Второй час ночи. Угомонились светофоры и уличные потоки. Страна спит после трудов и отдыха, она спит спокойно, она получит завтра поутру свежий хлеб и свежую газету. В большом здании «Правды» светится только один ряд окон. Разошлись репортеры, критики и научные обозреватели; поэты уже рифмуют во сне неизъяснимые созвучия; отборный экипаж остался на ночную вахту большого корабля большевистской газеты. Вахта регулярно меняется; только редактор и Август бессменны, изо дня в день, из ночи в ночь. Под рефлектором типографской лампы четкой линией обведен контур спокойной гладкой головы. Во впадинах глаз застыла многолетняя усталость. Но глаза не закрываются ни на миг. Августу еще далеко до сна. Еще не зажглись все шесть красных цифр сданных под пресс полос. Они зажигаются медленно. А когда все цифры зажгутся, и работе как будто конец — Август Потоцкий еще войдет под высокие стеклянные своды к исполинской машине, возьмет свежий влажный экземпляр и еще раз внимательно, неторопливо просмотрит. Он понесет экземпляр редактору, чтобы и тот еще раз посмотрел. Лишь тогда, один, молча, последним отправится он домой, чтобы завтра, нет, не завтра, а сегодня же первым вернуться к газете.

1935

Алексей Стаханов

Рядом с великаном Никитой Изотовым Он кажется сравнительно небольшим, тонким, почти хрупким.

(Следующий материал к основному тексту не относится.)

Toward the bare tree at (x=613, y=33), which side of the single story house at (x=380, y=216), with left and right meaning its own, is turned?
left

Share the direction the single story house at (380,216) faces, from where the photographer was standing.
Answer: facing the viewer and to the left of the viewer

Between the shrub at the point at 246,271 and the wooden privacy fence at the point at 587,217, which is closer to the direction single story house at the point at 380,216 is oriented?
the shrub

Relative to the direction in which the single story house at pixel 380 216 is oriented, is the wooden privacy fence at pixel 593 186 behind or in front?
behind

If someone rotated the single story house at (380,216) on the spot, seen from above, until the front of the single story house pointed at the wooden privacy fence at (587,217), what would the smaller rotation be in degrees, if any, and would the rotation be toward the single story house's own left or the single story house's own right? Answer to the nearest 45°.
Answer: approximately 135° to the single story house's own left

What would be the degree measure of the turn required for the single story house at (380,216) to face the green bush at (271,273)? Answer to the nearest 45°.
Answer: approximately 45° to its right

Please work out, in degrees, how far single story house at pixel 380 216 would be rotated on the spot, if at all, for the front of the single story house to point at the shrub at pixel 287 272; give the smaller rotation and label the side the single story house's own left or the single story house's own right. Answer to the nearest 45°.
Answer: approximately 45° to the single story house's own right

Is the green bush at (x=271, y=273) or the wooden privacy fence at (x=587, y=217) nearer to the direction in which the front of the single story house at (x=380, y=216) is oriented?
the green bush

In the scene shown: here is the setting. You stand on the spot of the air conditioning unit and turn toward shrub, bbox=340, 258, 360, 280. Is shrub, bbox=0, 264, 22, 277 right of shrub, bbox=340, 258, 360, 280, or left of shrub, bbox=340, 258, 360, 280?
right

На самом деле это высокий, атлетически и безукоризненно сложенный человек. Красиво посаженная голова. Ровный матовый цвет лица. Выражение задумчивое, глаза полуприкрыты и внимательно, неторопливо, остро всматриваются в людей, в обстановку.

Руки сравнительно маленькие, ничем не покалеченные, очень чистые. Кожа их испещрена множеством мелких шрамов, порезов, рубчиков, частью давно заживших, покрытых крепкой восковой тканью; частью тронутых угольной пылью — как штрихи татуировки; частью совсем свежих, багровых, розоватых.

Длинными пальцами берет со стола новый, неначатый блокнот. На переплете золотом вытеснено: «Стаханову — стахановцы метро». Медленно пишет:

«Товарищи, от донецкой делегации угольщиков пламенный привет.

1. Рабочее место.

2. Руководство шахты».

Останавливается, думает, прислушивается к гулу в зале и речи оратора, вслед за которой слово будет предоставлено ему, рассматривает черное угольное острие карандаша, пишет дальше:

«3. Рабочие Донбасса.

4. Заработок.

5. Для чего это надо.

6. Газеты, неверно, — иностранные».

Оратор кончил, теперь все глаза обращены к Стаханову, кино впивается в него снопами света, иностранные делегаты вразнобой кричат приветствия на нескольких языках, остальные просто хлопают, наконец, все встают. Стаханов ждет, он внимательно, с удовольствием, без капли волнения, с улыбкой слушает долгую овацию. Она его не смущает. Дождавшись тишины, открывает блокнот, произносит приветствие, а затем — по порядку шесть пунктов своей краткой речи. Спокойно садится. И словно теряет всякий интерес ко всему дальнейшему, что происходит в этом зале.